VIEWPOINT: A different kind of liberation

(PNC file photo)

By Gerry Partido

The celebration of Liberation Day always brings to the surface the ambivalence of Guam’s relationship with the United States.

Guam will always be grateful to the U.S. for liberating the island from the tyranny of the Japanese during World War II.

But at the same time, there is a little resentment as Guam continues to be an unincorporated territory of the United States without the same rights as other states in the union.

Through the years, calls have been made to change this unfair relationship.

But there has also been this lingering question: What will happen to Guam if we abandon our relationship with the United States?

Aside from tourism, Guam is heavily dependent on military spending and federal dollars as this ongoing coronavirus crisis has shown. The federal government has pumped in almost a billion dollars to help Guam cope with COVID-19. Can you imagine what would have happened to us without this timely assistance?

The truth is that Guam will have to live with the fact that we have always been heavily reliant on the feds and that the U.S. will always have bases here for geo-political reasons.

This is not really so bad considering the many benefits that the island gets from the U.S. It is hypocritical to say that the Guam-U.S. relationship is just one-sided. Guam, too, gets a lot in terms of economic assistance.
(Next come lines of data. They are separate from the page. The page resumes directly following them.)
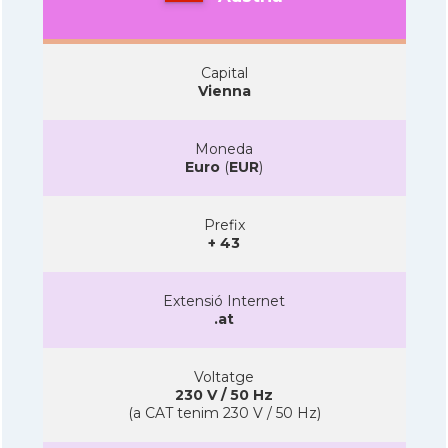
Capital
Vienna
Moneda
Euro
(
EUR
)
Prefix
+ 43
Extensió Internet
.at
Voltatge
230 V / 50 Hz
(a CAT tenim 230 V / 50 Hz)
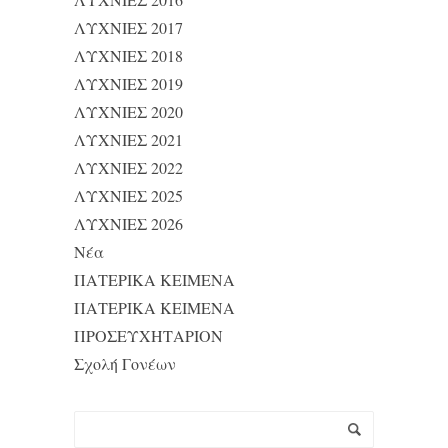
ΛΥΧΝΙΕΣ 2017
ΛΥΧΝΙΕΣ 2018
ΛΥΧΝΙΕΣ 2019
ΛΥΧΝΙΕΣ 2020
ΛΥΧΝΙΕΣ 2021
ΛΥΧΝΙΕΣ 2022
ΛΥΧΝΙΕΣ 2025
ΛΥΧΝΙΕΣ 2026
Νέα
ΠΑΤΕΡΙΚΑ ΚΕΙΜΕΝΑ
ΠΑΤΕΡΙΚΑ ΚΕΙΜΕΝΑ
ΠΡΟΣΕΥΧΗΤΑΡΙΟΝ
Σχολή Γονέων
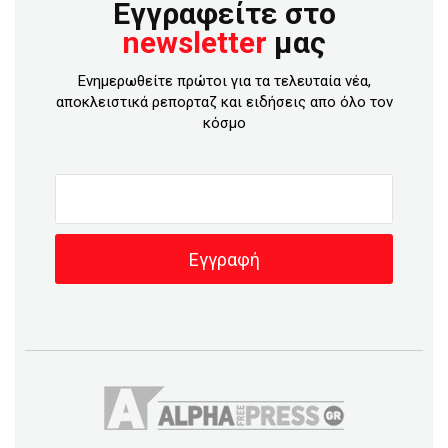
Εγγραφείτε στο
newsletter
μας
Ενημερωθείτε πρώτοι για τα τελευταία νέα,
αποκλειστικά ρεπορταζ και ειδήσεις απο όλο τον
κόσμο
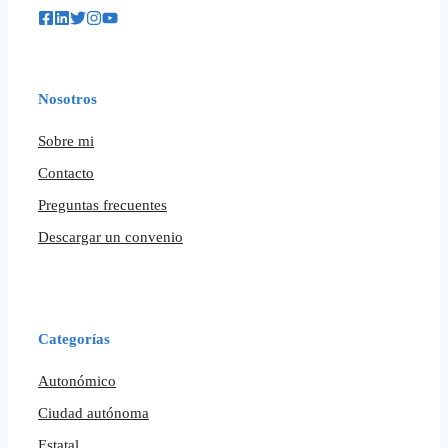
Nosotros
Sobre mi
Contacto
Preguntas frecuentes
Descargar un convenio
Categorías
Autonómico
Ciudad autónoma
Estatal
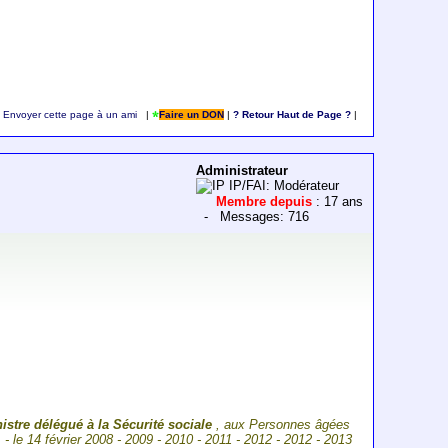
Envoyer cette page à un ami
|
Faire un DON
|
? Retour Haut de Page ?
|
Administrateur
IP/FAI: Modérateur
Membre depuis
: 17 ans
- Messages: 716
istre délégué à la Sécurité sociale
, aux Personnes âgées
. - le 14 février 2008 - 2009 - 2010 - 2011 - 2012 - 2012 - 2013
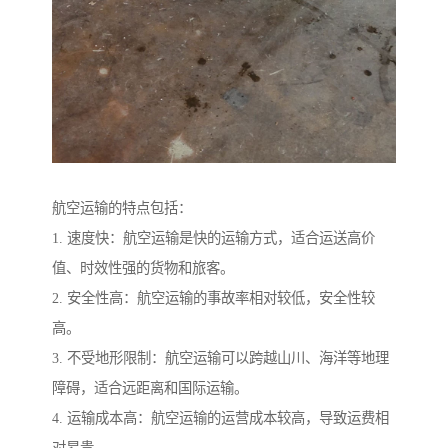
航空运输的特点包括：
1. 速度快：航空运输是快的运输方式，适合运送高价
值、时效性强的货物和旅客。
2. 安全性高：航空运输的事故率相对较低，安全性较
高。
3. 不受地形限制：航空运输可以跨越山川、海洋等地理
障碍，适合远距离和国际运输。
4. 运输成本高：航空运输的运营成本较高，导致运费相
对昂贵。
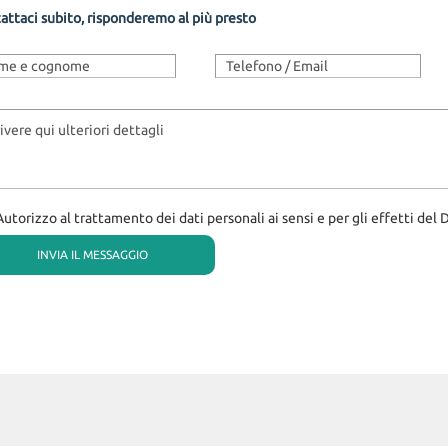
attaci subito, risponderemo al più presto
Autorizzo al trattamento dei dati personali ai sensi e per gli effetti del 
eto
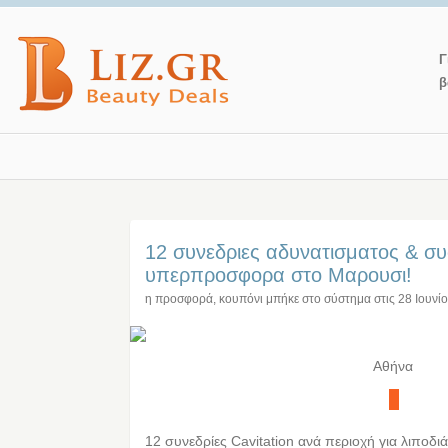
Γ
β
12 συνεδριες αδυνατισματος & συ
υπερπροσφορα στο Μαρουσι!
η προσφορά, κουπόνι μπήκε στο σύστημα στις
28 Ιουνί
Αθήνα
12 συνεδρίες Cavitation ανά περιοχή για λιποδ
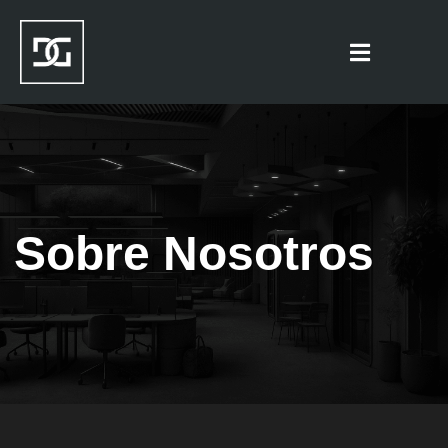
Sobre Nosotros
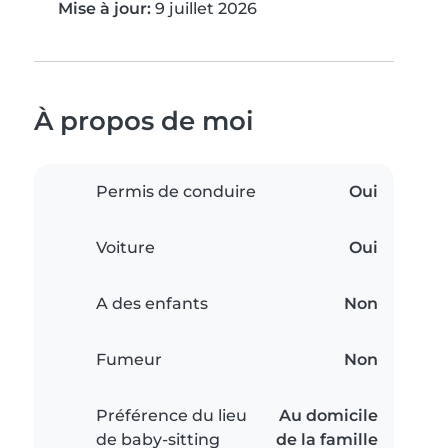
Mise à jour:
9 juillet 2026
À propos de moi
Permis de conduire
Oui
Voiture
Oui
A des enfants
Non
Fumeur
Non
Préférence du lieu
Au domicile
de baby-sitting
de la famille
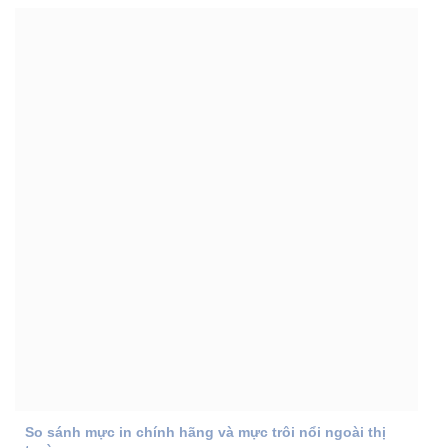
So sánh mực in chính hãng và mực trôi nổi ngoài thị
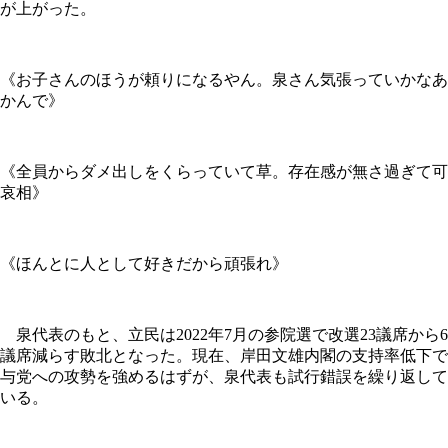
が上がった。
《お子さんのほうが頼りになるやん。泉さん気張っていかなあ
かんで》
《全員からダメ出しをくらっていて草。存在感が無さ過ぎて可
哀相》
《ほんとに人として好きだから頑張れ》
泉代表のもと、立民は2022年7月の参院選で改選23議席から6
議席減らす敗北となった。現在、岸田文雄内閣の支持率低下で
与党への攻勢を強めるはずが、泉代表も試行錯誤を繰り返して
いる。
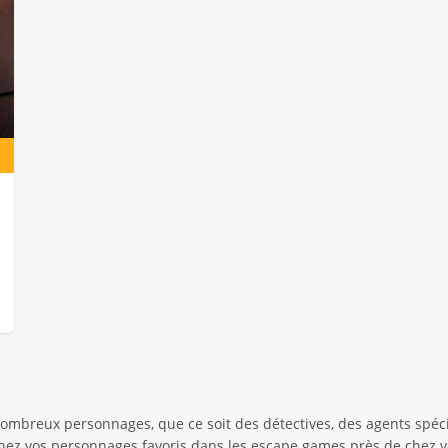
ombreux personnages, que ce soit des détectives, des agents spé
arnez vos personnages favoris dans les escape games près de chez v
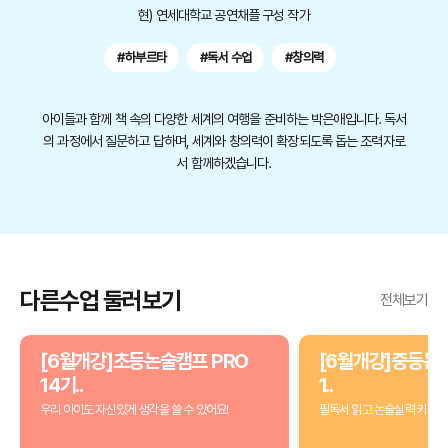
현) 연세대학교 공연채플 구성 작가
#하부르타
#독서 수업
#창의력
아이들과 함께 책 속의 다양한 세계의 여행을 준비하는 박은애입니다. 독서
의 과정에서 질문하고 답하며, 세계와 창의력이 확장되도록 돕는 조력자로
서 함께하겠습니다.
다른수업 둘러보기
전체보기
[6월개강]초등논술캠프 PRO
[6월개강]중등논술
14기..
1..
우리 아이도 자신있게 생각을 쓸 수 있어요!
필독서 읽고 논술실력 키우기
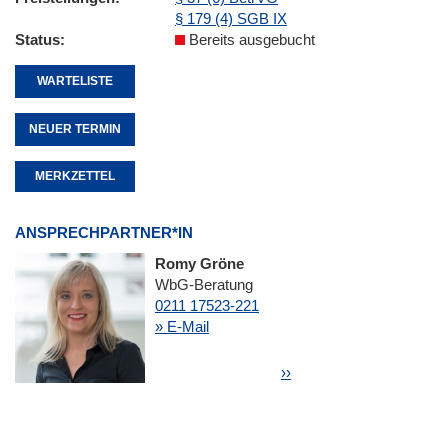
§ 179 (4) SGB IX
Status
Bereits ausgebucht
WARTELISTE
NEUER TERMIN
MERKZETTEL
ANSPRECHPARTNER*IN
Romy Gröne
WbG-Beratung
0211 17523-221
» E-Mail
Seitennummerierung
Nächste Seite
››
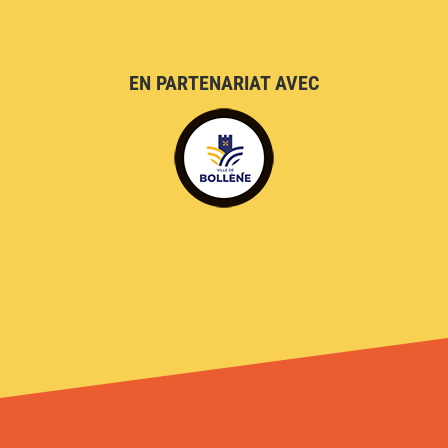
EN PARTENARIAT AVEC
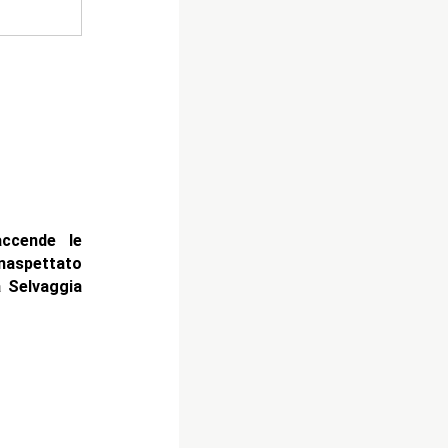
accende le
inaspettato
a Selvaggia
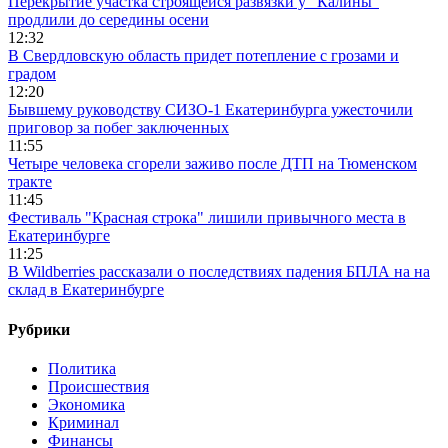
Перекрытие участка строящейся развязки у "Калины"
продлили до середины осени
12:32
В Свердловскую область придет потепление с грозами и
градом
12:20
Бывшему руководству СИЗО-1 Екатеринбурга ужесточили
приговор за побег заключенных
11:55
Четыре человека сгорели заживо после ДТП на Тюменском
тракте
11:45
Фестиваль "Красная строка" лишили привычного места в
Екатеринбурге
11:25
В Wildberries рассказали о последствиях падения БПЛА на на
склад в Екатеринбурге
Рубрики
Политика
Происшествия
Экономика
Криминал
Финансы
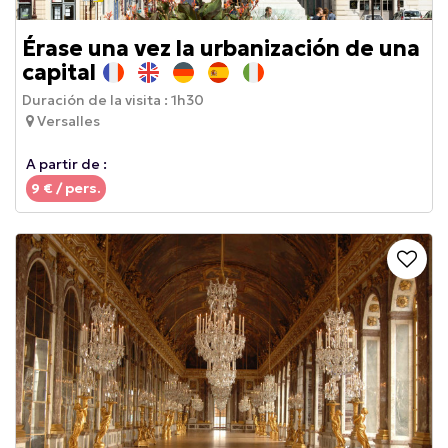
Érase una vez la urbanización de una
capital
Duración de la visita :
1h30
Versalles
A partir de :
9
€ / pers.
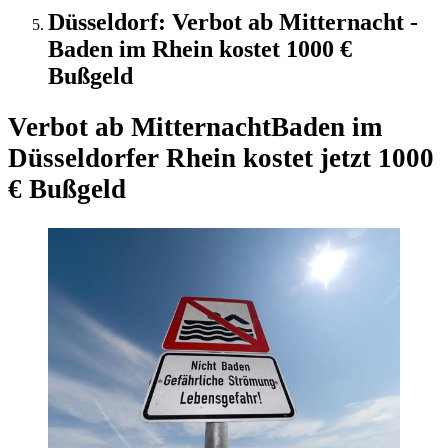
Düsseldorf: Verbot ab Mitternacht -
Baden im Rhein kostet 1000 €
Bußgeld
Verbot ab Mitternacht
Baden im
Düsseldorfer Rhein kostet jetzt 1000
€ Bußgeld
Moreover, many islanders go to the mainland to enjoy greener pastures and get a higher education. And even more join the U.S. military to further broaden their opportunities.

But liberation doesn’t have to be always considered in the context of a separation with the U.S. Guam can achieve its own kind of liberation, even under the current relationship with the U.S.

We can start by diversifying our economy, as the current administration has called for, and making it less dependent on the feds.

Our location is not just strategic militarily, it offers commercial opportunities as well and Guam can serve as a commercial bridge between east and west.

If we can successfully diversify our economy, we can show the world that we are not just dependent on federal dollars. In this sense we can be “liberated” to a degree from the U.S. We can hold our head high and answer back to any snotty mainlander who says Guam can’t live without federal dollars.

A more dynamic economy would also mean more jobs and opportunities on island so that people no longer have to relocate to the mainland or join the military just to provide a decent living for their families. In this sense, more residents would become economically liberated with more options to choose from.

To achieve this, our leaders must spearhead a major overhaul of our education system to ensure that future generations would have the training to handle any new industries that Guam develops.

Improving education will result in a highly trained workforce, which would ensure that Guam would be less dependent on foreign labor and that the island will have the human capital to sustain a highly diversified economy.

More importantly, education itself is a tool of liberation. Through education, Guam can achieve a different kind of liberation – a liberation of the mind.

Liberation is a state of mind and by inculcating the island’s unique history and status to our children, future generations would be less shackled by Guam’s past.

Remember, people cannot be fettered if their minds are liberated, aware, and questioning.

We may live with our current relationship with the U.S. but that doesn’t mean that we, and future generations, will be quiet if Guam’s interests are threatened.